Coloro che concordano sul fatto che i Golia come Facebook e Netflix dovrebbero essere tassati in ogni mercato nel quale operano, sono convinti che una tale legislazione darebbe ai Davide locali una possibilità di combattere garantendo parità di condizioni. È una giusta argomentazione, ma la natura virtuale di internet ha reso questo problema molto complesso, specialmente per i Paesi e le Regioni minori.

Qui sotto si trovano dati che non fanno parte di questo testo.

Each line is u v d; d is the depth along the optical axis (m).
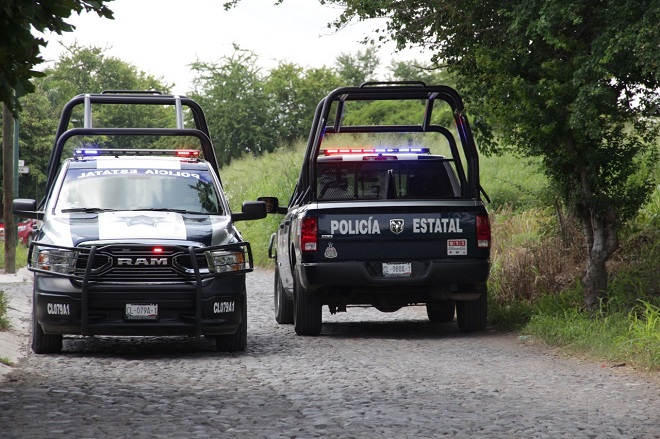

Inoltre, è degno di nota che anche attori come il Guardian Media usano Facebook come loro prima piattaforma di pubblicità, marketing e comunicazione, ironia [26] che gli utenti [27] del social network non hanno mancato [28] di cogliere e che evidenzia sia il potere di questi giganti digitali sia la complessità del problema.

In una discussione nel gruppo di Facebook chiuso Wired868, il giornalista Lasana Liburd [29] è andato al nocciolo della questione:

If the situation was reversed and a Trinidad and Tobago company was getting marketing and advertising revenue off US companies, do you really think Uncle Sam would not want a slice?

For me, Mark Zuckerberg is not a god. He is a businessman, His business earns revenue here. Therefore he should pay tax here. That's my point of principle. Nothing more.

Se la situazione fosse invertita e un'azienda di Trinidad e Tobago stesse guadagnando dal marketing e dalla pubblicità alle spalle di aziende degli Stati Uniti, pensate davvero che lo Zio Sam non ne vorrebbe una fetta?

Per me, Mark Zuckerberg non è un dio. È un uomo d'affari, la sua azienda ottiene guadagni qui. Pertanto dovrebbe pagare le tasse qui. Questa è la mia questione di principio. Niente di più.